- **TASK BRIEF**:
Pick out each row below that contains the word "right", and copy those rows. Matching is case-sensitive.

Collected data

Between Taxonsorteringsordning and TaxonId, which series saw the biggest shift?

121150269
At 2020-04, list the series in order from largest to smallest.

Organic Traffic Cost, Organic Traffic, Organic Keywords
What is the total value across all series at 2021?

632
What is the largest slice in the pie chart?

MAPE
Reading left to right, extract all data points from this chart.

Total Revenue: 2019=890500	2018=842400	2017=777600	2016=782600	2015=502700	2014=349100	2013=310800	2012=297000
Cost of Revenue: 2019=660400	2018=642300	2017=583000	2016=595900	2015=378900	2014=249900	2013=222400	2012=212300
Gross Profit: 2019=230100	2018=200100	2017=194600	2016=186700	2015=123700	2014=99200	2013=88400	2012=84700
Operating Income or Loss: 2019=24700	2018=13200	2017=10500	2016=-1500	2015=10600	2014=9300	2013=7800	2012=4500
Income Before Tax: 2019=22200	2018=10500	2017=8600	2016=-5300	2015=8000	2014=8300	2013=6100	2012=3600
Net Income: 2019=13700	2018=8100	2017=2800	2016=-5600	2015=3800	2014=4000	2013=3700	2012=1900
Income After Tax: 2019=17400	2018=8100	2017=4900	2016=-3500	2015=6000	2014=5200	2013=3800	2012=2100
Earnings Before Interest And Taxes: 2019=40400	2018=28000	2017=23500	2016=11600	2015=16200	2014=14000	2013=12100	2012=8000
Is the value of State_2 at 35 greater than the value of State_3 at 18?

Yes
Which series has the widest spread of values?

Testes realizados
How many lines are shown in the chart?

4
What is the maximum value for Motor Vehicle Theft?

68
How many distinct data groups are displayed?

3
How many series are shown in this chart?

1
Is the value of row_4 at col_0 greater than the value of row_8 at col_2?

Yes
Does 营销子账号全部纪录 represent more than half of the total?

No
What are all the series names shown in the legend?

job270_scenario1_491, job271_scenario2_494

- **OUTPUT FOR THIS TASK**:
Reading left to right, extract all data points from this chart.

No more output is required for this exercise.